● Exercise instructions
Skipping each picture, output the entries exactly as they stand below.

Data extracted from a collection:

* * * *

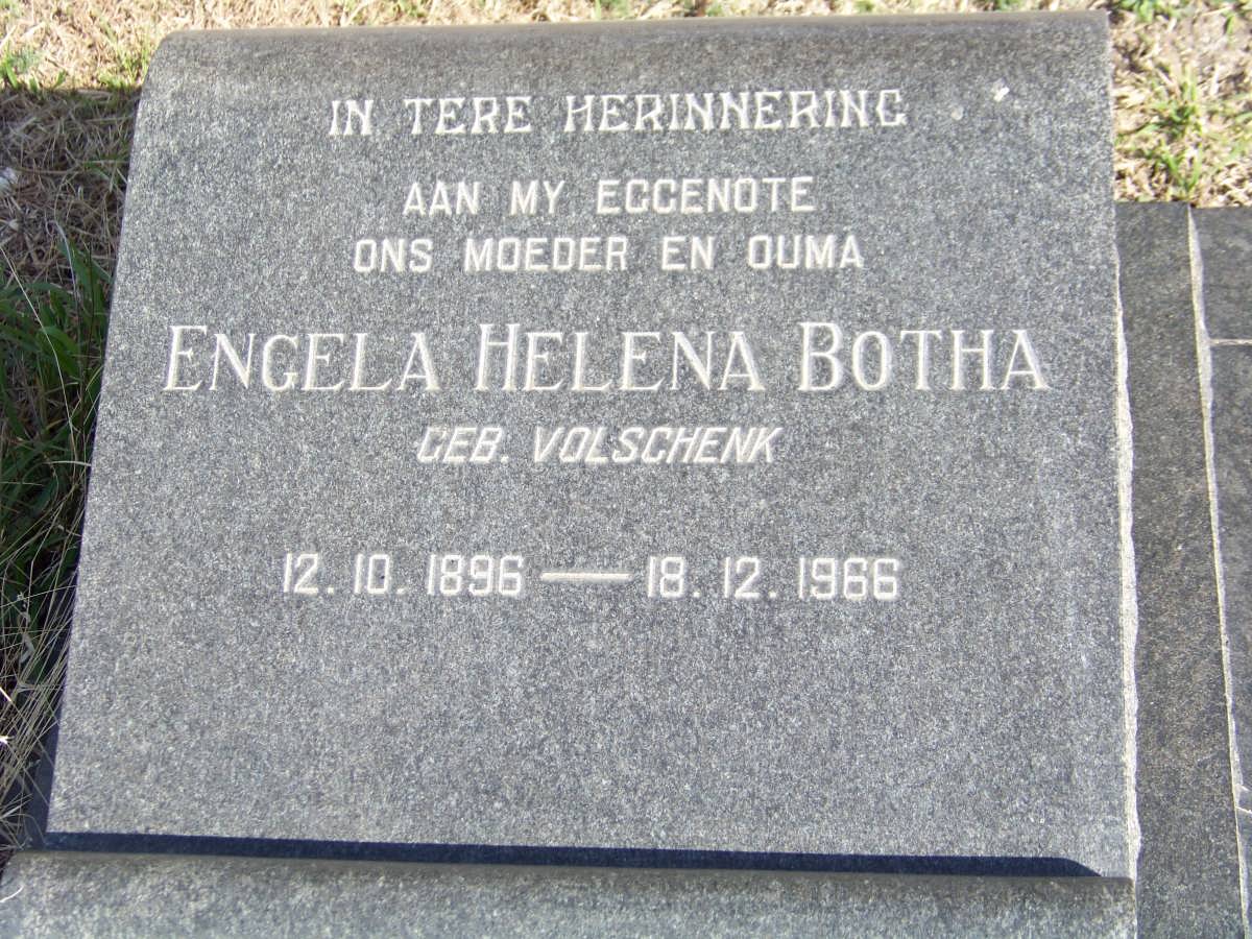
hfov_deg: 27.8
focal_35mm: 70
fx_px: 2532
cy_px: 470
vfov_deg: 21.0
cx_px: 626
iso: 64
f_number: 3.2
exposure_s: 1/320
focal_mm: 11.7
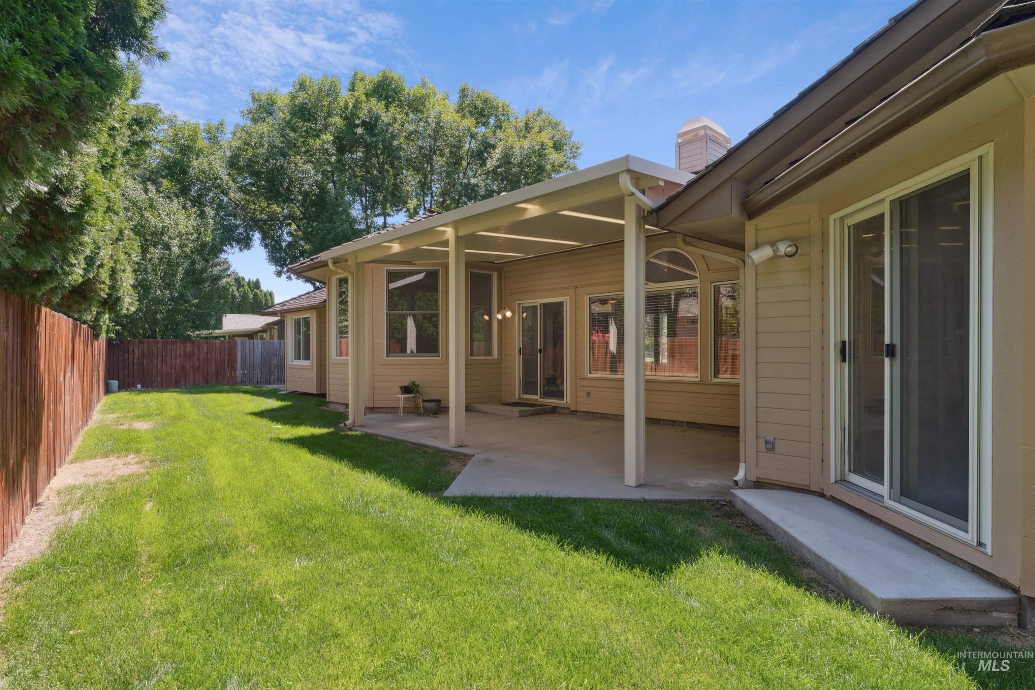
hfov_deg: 87.8
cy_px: 345
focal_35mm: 19
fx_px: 538
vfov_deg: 65.4
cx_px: 518
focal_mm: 18.7
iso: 400
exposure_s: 1/60
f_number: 13
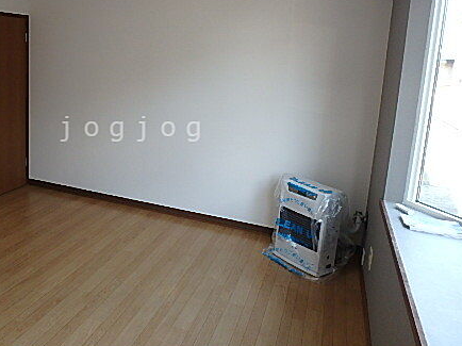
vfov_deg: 45.0
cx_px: 133
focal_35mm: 31
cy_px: 129
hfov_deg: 56.3
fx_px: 414
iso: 160
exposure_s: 1/60
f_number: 3.5
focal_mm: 3.7
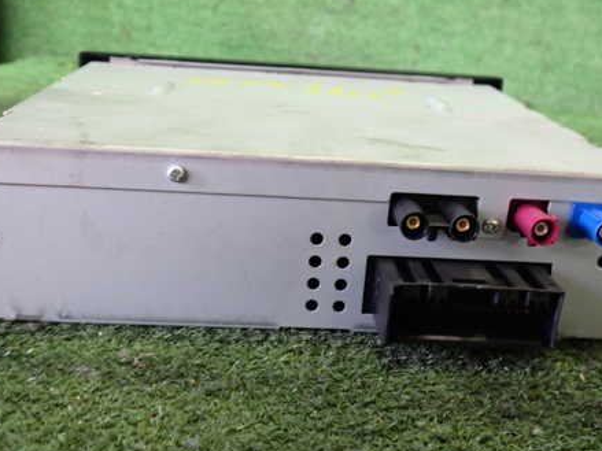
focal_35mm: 41
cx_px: 304
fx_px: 713
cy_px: 206
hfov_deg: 45.8
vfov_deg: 35.1
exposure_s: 1/30
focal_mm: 5.4
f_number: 2.3
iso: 400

* * * *

● Reply
hfov_deg: 27.8
focal_35mm: 70
fx_px: 2532
cy_px: 470
vfov_deg: 21.0
cx_px: 626
iso: 64
f_number: 3.2
exposure_s: 1/320
focal_mm: 11.7
hfov_deg: 87.8
cy_px: 345
focal_35mm: 19
fx_px: 538
vfov_deg: 65.4
cx_px: 518
focal_mm: 18.7
iso: 400
exposure_s: 1/60
f_number: 13
vfov_deg: 45.0
cx_px: 133
focal_35mm: 31
cy_px: 129
hfov_deg: 56.3
fx_px: 414
iso: 160
exposure_s: 1/60
f_number: 3.5
focal_mm: 3.7
focal_35mm: 41
cx_px: 304
fx_px: 713
cy_px: 206
hfov_deg: 45.8
vfov_deg: 35.1
exposure_s: 1/30
focal_mm: 5.4
f_number: 2.3
iso: 400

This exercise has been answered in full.